# Exercise
Below is a listing; retype exactly the lines between the one containing "exposure_s: 1/250" and the one containing "f_number: 2.4", inclusive, minus the pictures.
= = =
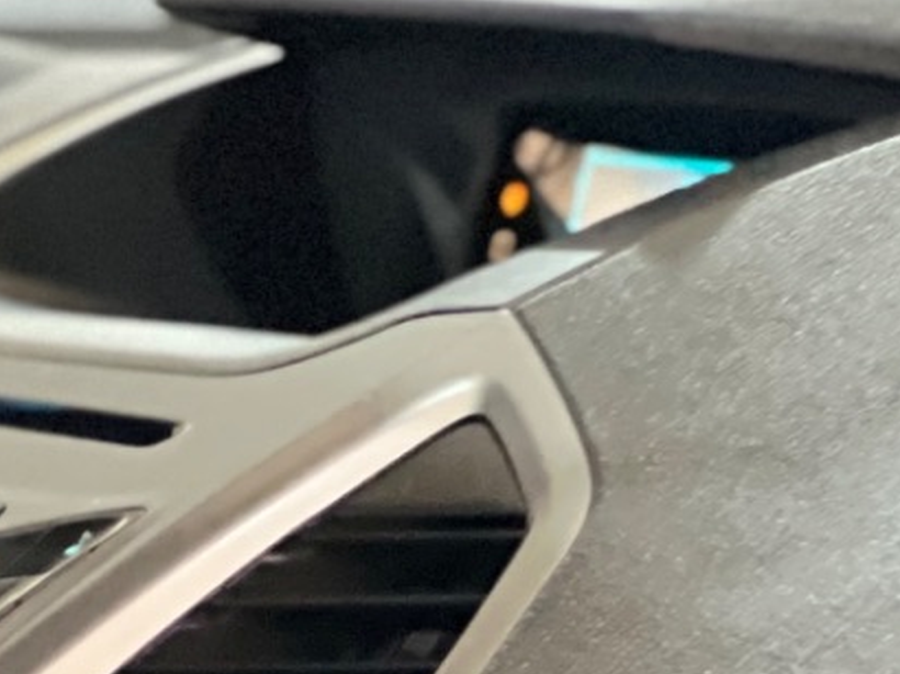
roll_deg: +1.5
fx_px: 9380
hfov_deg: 5.4
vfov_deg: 4.1
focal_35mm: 361
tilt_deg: -9.4
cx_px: -652
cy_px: 1157
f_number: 2.8
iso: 1000
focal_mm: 9
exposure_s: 1/15
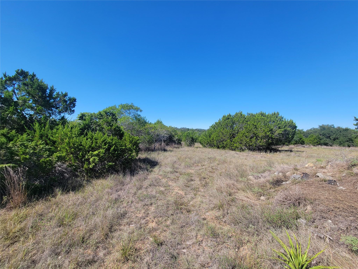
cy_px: 134
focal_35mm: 13
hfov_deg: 106.2
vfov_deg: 89.9
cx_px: 179
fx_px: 134
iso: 50
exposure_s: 1/1192
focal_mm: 2.2
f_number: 2.2
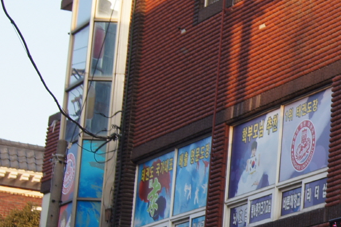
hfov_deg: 12.5
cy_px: 177
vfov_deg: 8.8
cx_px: 524
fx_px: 1476
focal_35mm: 156
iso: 100
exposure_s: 1/100
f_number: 6.3
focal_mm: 28
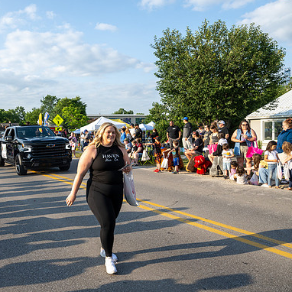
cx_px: 83
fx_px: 296
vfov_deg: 52.5
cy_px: 146
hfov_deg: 50.9
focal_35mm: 31
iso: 250
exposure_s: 1/250
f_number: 8
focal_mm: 24
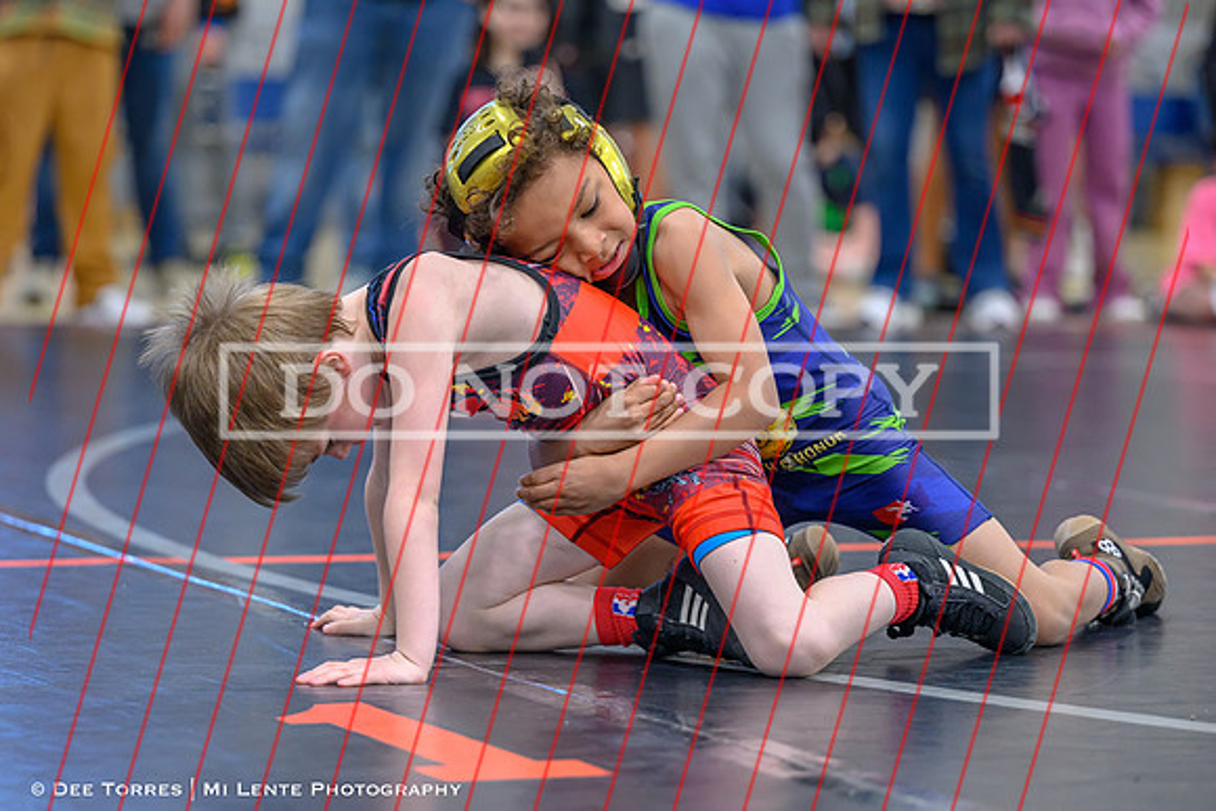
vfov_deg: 9.7
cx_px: 591
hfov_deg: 14.5
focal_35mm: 141
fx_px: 4775
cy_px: 475
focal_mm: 110
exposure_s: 1/640
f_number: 2.8
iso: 2500
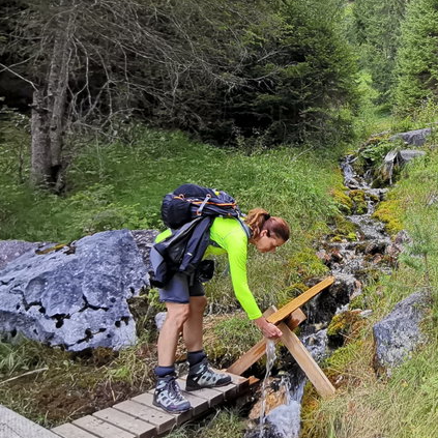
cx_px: 367
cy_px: 157
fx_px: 458
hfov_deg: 47.5
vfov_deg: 50.4
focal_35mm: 32
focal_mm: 1.78
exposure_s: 1/99.9
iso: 64
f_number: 2.4
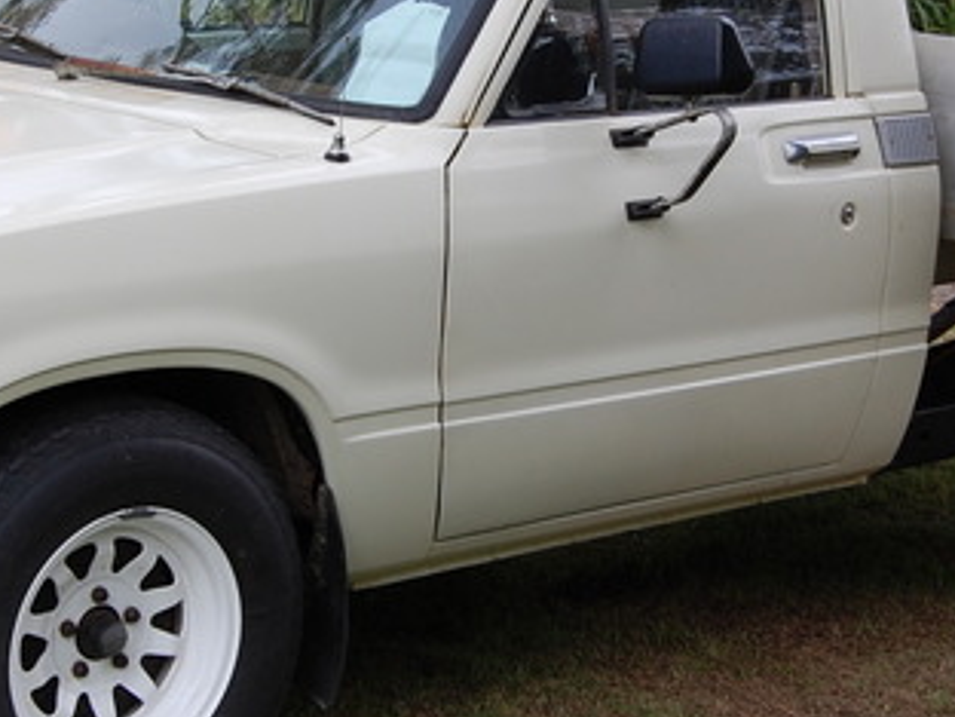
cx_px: 450
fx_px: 3062
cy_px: 245
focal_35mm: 111
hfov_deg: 17.7
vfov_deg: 13.3
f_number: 7.1
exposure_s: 1/200
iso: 200
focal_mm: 30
= = =
# Response to this exercise
exposure_s: 1/250
f_number: 8
focal_mm: 24
vfov_deg: 9.7
cx_px: 591
hfov_deg: 14.5
focal_35mm: 141
fx_px: 4775
cy_px: 475
focal_mm: 110
exposure_s: 1/640
f_number: 2.8
iso: 2500
cx_px: 367
cy_px: 157
fx_px: 458
hfov_deg: 47.5
vfov_deg: 50.4
focal_35mm: 32
focal_mm: 1.78
exposure_s: 1/99.9
iso: 64
f_number: 2.4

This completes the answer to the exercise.